Expect that even though He is subject to the Father, because He was made man and will everlastingly be man, He is no less than the Father, and Revelation 11:15 says, “He will reign forever and ever.” It fits His humanity. He became a man to accomplish the task. He took on a certain subjection in becoming human, and that aspect alone He submitted Himself to the Father, and everlastingly that submission will be recognized and exalted.
The son of a king is of the nature of the king. The son of the king may be the equal of his father. The son of the king may have every attribute of his father. The Eternal Son is equal in every way. He is equal, and yet He is lovingly submissive; for in that, He finds His own glory, because His delight was always to do the will of the Father. This is where the world is going; this is the divine program.

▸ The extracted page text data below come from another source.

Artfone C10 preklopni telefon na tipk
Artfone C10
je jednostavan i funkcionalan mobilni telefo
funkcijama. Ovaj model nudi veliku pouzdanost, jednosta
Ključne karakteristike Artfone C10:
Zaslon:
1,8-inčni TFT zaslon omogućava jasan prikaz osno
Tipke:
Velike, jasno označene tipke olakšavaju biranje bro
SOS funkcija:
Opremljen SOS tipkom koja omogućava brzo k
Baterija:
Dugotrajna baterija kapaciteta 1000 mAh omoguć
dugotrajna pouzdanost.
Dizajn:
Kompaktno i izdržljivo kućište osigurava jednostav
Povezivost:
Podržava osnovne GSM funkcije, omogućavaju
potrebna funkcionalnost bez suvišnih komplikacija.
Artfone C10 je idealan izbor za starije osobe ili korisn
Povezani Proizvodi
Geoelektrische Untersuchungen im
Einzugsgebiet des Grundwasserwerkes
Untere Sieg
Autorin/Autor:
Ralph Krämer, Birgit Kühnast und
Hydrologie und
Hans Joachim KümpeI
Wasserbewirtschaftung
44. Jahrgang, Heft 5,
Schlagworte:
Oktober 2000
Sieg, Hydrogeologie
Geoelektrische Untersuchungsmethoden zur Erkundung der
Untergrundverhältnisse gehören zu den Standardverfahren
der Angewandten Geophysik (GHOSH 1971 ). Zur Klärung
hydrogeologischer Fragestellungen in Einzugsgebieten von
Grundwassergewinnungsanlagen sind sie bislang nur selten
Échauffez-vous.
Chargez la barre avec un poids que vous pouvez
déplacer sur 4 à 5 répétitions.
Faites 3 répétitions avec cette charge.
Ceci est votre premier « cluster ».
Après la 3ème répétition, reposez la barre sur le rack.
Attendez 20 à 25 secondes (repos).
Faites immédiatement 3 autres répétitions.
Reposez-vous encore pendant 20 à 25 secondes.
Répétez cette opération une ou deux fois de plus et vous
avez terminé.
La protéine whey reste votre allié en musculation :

Father, we are again grateful for Your Word and its power and clarity. So many people would like to know the future. They can if they read Your Word; we’ve seen it again tonight – so incredible. This is what You have prepared for those that love You.
Thank You, thank You for making us a part. Thank You for giving us eternal life, for the promise of resurrection, that we will one day rise, be changed, come back with You in fine linen white and clean, to reign with you for a thousand years on earth, and then forever in the new heaven and the new earth in resurrected form. Thank You for the gift of grace, making us a part of the first resurrection.
Lord, I ask that You would open the hearts of all who are here to grasp Your truth, to embrace Christ as Lord, and to obey Him with joy. Thank You, in His name. Amen.